The Commission’s choice of words offers a possible clue. A couple of stories have suggested the UK is exploring whether ‘parallel marketability’ might help solve this problem. Parallel marketability has already entered the Brexit debate (for Scotland and Northern Ireland). It’s how Liechtenstein squares EEA membership with its customs union with Switzerland. Goods made to either EEA or Swiss standards can circulate there. Liechtenstein then has to take steps to keep goods which attract Swiss tariffs or don’t meet Swiss standards out of Switzerland.

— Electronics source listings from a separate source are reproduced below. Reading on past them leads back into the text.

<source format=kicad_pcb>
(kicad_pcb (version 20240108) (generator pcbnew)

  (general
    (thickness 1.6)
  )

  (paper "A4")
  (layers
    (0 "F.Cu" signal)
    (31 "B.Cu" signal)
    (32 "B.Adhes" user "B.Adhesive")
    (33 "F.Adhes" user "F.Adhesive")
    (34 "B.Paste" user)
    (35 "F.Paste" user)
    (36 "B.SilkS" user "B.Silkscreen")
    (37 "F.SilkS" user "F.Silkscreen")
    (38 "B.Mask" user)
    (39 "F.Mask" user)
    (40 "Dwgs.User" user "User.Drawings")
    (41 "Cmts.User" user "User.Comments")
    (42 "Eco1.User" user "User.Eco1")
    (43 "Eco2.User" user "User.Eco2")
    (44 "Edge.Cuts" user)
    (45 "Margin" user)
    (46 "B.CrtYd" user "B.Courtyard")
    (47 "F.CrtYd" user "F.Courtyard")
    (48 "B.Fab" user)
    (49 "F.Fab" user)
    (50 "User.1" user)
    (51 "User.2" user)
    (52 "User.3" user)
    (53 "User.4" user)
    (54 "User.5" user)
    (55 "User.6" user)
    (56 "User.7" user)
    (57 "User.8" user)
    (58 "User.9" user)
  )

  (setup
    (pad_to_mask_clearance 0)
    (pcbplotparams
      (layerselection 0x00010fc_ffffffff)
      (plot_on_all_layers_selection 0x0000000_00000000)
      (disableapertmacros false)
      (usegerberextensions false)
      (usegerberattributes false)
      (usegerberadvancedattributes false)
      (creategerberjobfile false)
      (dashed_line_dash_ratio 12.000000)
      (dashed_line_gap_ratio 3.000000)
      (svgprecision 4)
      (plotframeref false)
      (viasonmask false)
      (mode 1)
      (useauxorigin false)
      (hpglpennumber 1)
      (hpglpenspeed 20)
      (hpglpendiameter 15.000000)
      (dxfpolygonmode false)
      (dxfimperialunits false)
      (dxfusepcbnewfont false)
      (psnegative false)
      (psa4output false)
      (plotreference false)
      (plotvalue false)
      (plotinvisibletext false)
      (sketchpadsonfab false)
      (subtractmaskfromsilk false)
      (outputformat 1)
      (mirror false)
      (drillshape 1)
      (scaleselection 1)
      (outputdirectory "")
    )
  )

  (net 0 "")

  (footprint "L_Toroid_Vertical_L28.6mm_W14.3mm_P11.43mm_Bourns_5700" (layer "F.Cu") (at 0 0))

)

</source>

This system works for a principality of 38,000 with one open border. (The Austrian border is checked.) Major divergence would probably test it to destruction if Northern Ireland accepted goods made to both EU and UK standards. There’s a land and a sea border, both politically fraught and one with a long tradition of smuggling. But if the whole UK forms a customs union with the EU and adopts EU rules for goods, VAT and excise, many concerns fall away. There would be no divergence in goods standards to monitor. The UK would apply the common external tariff, so tariff differences wouldn’t be an issue.

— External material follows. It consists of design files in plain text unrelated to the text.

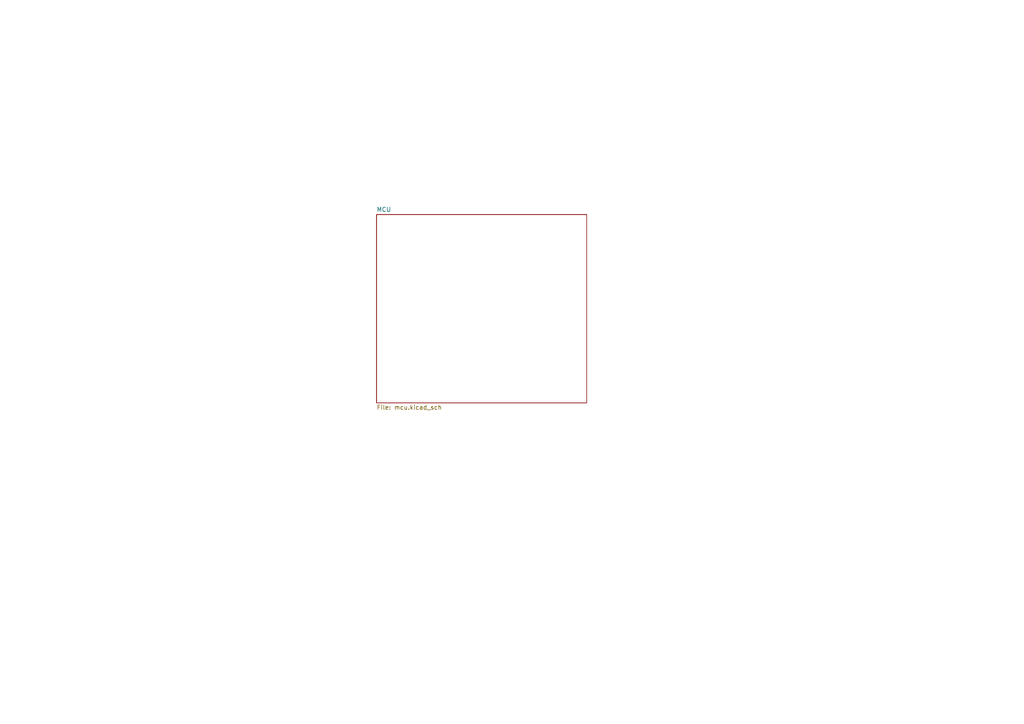
<source format=kicad_sch>
(kicad_sch (version 20211123) (generator eeschema)

  (uuid b9cd2c94-74b3-41a7-a9aa-5066fb9ac26d)

  (paper "A4")

  (title_block
    (title "AirFile")
    (rev "v0.1a")
  )

  


  (sheet (at 109.22 62.23) (size 60.96 54.61) (fields_autoplaced)
    (stroke (width 0.1524) (type solid) (color 0 0 0 0))
    (fill (color 0 0 0 0.0000))
    (uuid 20b2fe68-5ae9-4836-b2e7-d8e310410c89)
    (property "Sheet name" "MCU" (id 0) (at 109.22 61.5184 0)
      (effects (font (size 1.27 1.27)) (justify left bottom))
    )
    (property "Sheet file" "mcu.kicad_sch" (id 1) (at 109.22 117.4246 0)
      (effects (font (size 1.27 1.27)) (justify left top))
    )
  )

  (sheet_instances
    (path "/" (page "1"))
    (path "/20b2fe68-5ae9-4836-b2e7-d8e310410c89" (page "2"))
  )

  (symbol_instances
    (path "/20b2fe68-5ae9-4836-b2e7-d8e310410c89/0b925525-efeb-400a-af35-d562dc07a180"
      (reference "U?") (unit 1) (value "ESP32-C3") (footprint "Package_DFN_QFN:QFN-32-1EP_5x5mm_P0.5mm_EP3.45x3.45mm")
    )
  )
)

</source>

So if Great Britain aligns in full, could parallel marketability avoid systematic checks on the land and sea border? We would still have checks between Great Britain and the EU26. (Whether we’d have them between Great Britain and Ireland or between Northern Ireland and the EU26 is an open question.) The risk would now be one of principle, not practical impact.

Could we make it work?

The volume of trade between Great Britain and the EU26 would make major trade diversion via Northern Ireland fairly obvious. (That holds, to a lesser extent, for trade between Great Britain and Ireland.) The current draft protocol includes a specialised EU-UK committee to oversee it. In this model it could monitor reported traffic flows, receive reports from UK and EU/Irish authorities, and require action. Spot checks could be carried out within Great Britain, Northern Ireland and Ireland, and on a intelligence-led basis at ports and on land. VAT records could also help track some re-routing of goods.

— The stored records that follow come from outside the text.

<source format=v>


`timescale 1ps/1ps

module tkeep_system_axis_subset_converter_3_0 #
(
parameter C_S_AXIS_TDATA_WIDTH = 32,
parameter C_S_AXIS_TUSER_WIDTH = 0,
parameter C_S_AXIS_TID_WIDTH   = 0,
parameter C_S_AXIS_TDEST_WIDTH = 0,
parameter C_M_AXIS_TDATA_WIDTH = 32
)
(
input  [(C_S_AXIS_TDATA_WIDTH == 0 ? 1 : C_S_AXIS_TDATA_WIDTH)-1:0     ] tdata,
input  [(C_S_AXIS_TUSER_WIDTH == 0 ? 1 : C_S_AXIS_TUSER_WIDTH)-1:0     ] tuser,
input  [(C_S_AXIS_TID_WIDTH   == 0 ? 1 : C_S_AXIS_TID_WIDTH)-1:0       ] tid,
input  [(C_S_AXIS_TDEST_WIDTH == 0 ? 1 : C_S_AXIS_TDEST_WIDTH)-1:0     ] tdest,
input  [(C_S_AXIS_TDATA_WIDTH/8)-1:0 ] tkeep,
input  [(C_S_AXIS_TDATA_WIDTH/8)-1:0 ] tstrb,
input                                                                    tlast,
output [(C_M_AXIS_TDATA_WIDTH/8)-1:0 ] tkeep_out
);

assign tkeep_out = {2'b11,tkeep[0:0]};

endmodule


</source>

Legally, the Commission claims Article 50 can be used for a Northern Ireland backstop, but not a UK-wide version. I think that’s dubious. EU-UK relations cover more than the contents of a backstop, so I don’t think it pre-empts the conversation about those relations. The idea that the EU’s Article 50 competence is geographically limited also seems weak. (The Belfast/Good Friday Agreement argument that Northern Ireland can be covered, but not the whole UK, rests on a one-sided assessment of that accord in my view.)

But the EU27 can’t be persuaded on the law, is there another option available? Could the backstop in the Withdrawal Agreement could include a commitment to amend it via Article 218? This is the legal basis the Commission cites for UK-wide elements. We could publish those amendments with the Withdrawal Agreement and ratify them during the transition.

Why should anyone do this?

For the UK, this option beats the current backstop. It addresses the Northern Ireland issue. We’ve already accepted a customs union for any fall-back arrangements, so we don’t lose much from a global trade point of view. In practice we’d adopt most EU goods standards anyway. Border checks would still exist for Great Britain unless a wider deal scraps them, but shared standards and no rules of origin helps business.

For the EU, this squares a tricky circle, delivers for Ireland and upholds its stated principles on the single market pending a wider deal. The UK aligning in goods, not services, works nicely for a union which is a net exporter of goods and a net importer of services vis-à-vis the UK, so long as level playing field rules are robust. The UK will be seen to pay a price. And it forestalls a regulatory competitor in goods, where the single market is most developed.

And overall?

We’d have a UK-wide backstop framed to fit the language of the Joint Report. The whole UK would align with the EU on customs, VAT and excise. Northern Ireland would align with the EU on goods. Great Britain would align with Northern Ireland on goods. And the EU27 would do the minimum required to avoid borders between Northern Ireland and either Great Britain or Ireland.

It’s not ideal for anyone. But the backstop is supposed to be a last-ditch solution. We’re seeking tolerable imperfection. This might fit the bill.